Woodward: Trump's former spy chief thought he was psychotic

Woodward: Trump's former spy chief thought he was psychotic
C-SPAN

Obviously, politicians aren't always honest. They spin, and sometimes lie outright. But Donald Trump, who once told reporters that his supporters had gotten soaked waiting for him in the rain on a day when there was no precipitation in the area, is in a league of his own. Through July 9, The Washington Post had tallied 20,055 "false or misleading claims" Trump had made in his 1,267 days in office, which averages out to just under 16 per day. That isn't easy to do.


There has been some debate about whether, or to what degree, Trump is a compulsive liar who just can't help himself, or a strategic one who lies to keep his base engaged and knows that the conservative media will back him up regardless of what he says.

Personally, I have never encountered anyone who argued that Donald Trump believed his own falsehoods to be true. But according to Bob Woodward's new book, Rage, that's what Dan Coats, Trump's former Director of National Intelligence, believed.

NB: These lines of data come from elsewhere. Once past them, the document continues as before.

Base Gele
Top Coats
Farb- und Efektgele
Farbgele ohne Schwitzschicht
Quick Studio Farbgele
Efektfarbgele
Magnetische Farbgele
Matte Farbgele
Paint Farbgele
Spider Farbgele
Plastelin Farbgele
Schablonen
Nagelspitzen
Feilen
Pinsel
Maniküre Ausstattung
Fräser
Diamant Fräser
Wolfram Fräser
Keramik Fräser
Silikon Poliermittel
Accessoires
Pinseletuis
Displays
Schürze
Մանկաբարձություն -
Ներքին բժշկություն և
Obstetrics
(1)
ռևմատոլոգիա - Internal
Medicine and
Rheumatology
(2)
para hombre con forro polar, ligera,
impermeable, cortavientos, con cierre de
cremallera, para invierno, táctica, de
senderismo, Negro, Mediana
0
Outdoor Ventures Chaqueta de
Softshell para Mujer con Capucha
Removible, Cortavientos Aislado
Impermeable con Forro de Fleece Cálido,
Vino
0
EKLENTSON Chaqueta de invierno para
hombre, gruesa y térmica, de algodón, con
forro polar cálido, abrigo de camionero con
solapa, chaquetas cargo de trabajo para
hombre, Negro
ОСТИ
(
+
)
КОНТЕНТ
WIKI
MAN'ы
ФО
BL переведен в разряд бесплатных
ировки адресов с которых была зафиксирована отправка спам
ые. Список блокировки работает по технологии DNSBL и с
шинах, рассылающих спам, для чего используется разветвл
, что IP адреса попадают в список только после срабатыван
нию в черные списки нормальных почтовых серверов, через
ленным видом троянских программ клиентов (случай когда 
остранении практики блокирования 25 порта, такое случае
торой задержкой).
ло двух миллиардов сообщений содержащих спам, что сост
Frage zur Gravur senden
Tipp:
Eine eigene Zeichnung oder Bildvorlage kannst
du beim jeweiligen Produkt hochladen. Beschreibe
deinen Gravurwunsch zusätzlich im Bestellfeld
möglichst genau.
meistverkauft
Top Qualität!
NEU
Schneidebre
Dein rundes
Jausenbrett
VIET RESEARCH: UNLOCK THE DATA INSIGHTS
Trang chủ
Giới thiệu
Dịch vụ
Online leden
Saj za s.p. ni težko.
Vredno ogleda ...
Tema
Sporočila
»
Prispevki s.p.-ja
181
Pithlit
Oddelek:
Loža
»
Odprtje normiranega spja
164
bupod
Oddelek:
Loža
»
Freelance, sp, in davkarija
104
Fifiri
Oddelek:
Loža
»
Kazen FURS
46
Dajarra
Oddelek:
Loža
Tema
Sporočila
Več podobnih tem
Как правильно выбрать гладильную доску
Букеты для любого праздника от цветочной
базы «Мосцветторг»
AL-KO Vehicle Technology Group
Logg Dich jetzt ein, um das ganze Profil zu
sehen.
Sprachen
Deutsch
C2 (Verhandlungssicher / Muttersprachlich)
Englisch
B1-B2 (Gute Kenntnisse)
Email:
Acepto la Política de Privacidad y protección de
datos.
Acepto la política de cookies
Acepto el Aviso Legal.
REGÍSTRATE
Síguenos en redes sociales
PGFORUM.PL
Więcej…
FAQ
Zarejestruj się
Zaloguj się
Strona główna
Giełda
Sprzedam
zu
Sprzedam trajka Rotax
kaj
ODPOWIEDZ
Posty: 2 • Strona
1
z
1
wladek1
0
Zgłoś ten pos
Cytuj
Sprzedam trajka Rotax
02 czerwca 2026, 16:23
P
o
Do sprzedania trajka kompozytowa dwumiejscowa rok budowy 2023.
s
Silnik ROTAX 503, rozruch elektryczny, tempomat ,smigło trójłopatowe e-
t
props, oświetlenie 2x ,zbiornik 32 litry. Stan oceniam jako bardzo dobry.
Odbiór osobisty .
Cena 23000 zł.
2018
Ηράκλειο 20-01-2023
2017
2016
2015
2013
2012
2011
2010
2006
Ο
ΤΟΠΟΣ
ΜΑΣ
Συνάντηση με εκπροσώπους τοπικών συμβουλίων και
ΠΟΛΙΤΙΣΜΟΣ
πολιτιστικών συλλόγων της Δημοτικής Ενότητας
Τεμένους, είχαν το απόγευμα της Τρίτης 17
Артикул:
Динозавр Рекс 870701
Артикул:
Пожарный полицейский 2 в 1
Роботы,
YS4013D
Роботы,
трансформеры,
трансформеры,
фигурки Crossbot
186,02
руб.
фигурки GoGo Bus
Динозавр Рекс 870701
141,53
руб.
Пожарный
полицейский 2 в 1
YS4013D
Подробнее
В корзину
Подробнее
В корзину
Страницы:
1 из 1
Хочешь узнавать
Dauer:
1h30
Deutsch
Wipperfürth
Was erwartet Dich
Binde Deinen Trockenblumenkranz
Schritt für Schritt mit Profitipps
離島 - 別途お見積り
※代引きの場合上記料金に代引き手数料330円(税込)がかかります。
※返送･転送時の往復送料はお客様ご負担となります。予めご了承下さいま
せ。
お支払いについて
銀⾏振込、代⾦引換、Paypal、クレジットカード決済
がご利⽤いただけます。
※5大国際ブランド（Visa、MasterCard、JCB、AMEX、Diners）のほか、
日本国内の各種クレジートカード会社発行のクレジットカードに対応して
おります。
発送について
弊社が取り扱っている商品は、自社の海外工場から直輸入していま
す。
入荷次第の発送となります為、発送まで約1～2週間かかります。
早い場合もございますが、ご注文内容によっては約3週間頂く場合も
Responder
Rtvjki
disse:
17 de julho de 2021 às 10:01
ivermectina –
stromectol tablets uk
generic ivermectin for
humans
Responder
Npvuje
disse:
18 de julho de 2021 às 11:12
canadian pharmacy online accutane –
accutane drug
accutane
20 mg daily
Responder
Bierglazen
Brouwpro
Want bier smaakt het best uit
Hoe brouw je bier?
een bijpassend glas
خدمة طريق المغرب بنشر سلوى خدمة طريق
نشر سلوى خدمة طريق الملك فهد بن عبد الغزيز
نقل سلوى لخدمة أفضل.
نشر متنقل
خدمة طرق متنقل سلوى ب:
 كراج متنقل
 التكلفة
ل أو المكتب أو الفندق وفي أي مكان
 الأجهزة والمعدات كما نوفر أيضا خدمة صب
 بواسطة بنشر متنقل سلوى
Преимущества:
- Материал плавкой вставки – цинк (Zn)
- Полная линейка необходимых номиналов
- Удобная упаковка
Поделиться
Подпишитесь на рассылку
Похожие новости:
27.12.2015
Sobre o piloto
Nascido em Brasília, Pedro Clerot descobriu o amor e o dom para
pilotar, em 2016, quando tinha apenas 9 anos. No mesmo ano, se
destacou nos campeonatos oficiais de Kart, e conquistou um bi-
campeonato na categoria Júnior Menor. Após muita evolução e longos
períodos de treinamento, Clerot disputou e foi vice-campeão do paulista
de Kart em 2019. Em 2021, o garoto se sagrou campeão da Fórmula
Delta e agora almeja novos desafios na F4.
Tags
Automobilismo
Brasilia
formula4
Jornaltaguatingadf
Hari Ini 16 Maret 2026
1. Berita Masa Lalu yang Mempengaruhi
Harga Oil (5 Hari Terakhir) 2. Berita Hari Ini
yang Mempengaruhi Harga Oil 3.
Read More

CNN, which obtained an advance copy of the book, reports that Coats is quoted as saying of Trump: 'To him, a lie is not a lie. It's just what he thinks. He doesn't know the difference between the truth and a lie."

One might think this was just a throw-away line, but it came in the context of Coats talking to Trump's former National Security Adviser, James Mattis, about the threat Trump posed to the United States.

Woodward recounts a revealing conversation between Coats and Mattis. After Mattis had resigned, he and Coats discussed whether they might have to "stand up and speak out" and "take collective action."
"He's dangerous," Mattis said. "He's unfit." Mattis is quoted as saying, "We can't let the country keep going" on this course, Woodward writes. "This is dangerous."
According to The National Institute of Mental health, psychosis--which is a symptom of a range of mental illnesses rather than a discrete condition--is a word "used to describe conditions that affect the mind, where there has been some loss of contact with reality."
I wouldn't say this anecdote is definitive. It's just Coats's opinion. Trump has always been a bullshitter, so it's pretty clear that he doesn't believe that all of his lies are truths. And we should also avoid blaming Trump's perfidy on mental illness, which is often unfairly stigmatized in our society.
But the possibility that in at least some cases, the guy with the nuclear codes actually "doesn't know the difference between the truth and a lie" is both intriguing and pretty disturbing.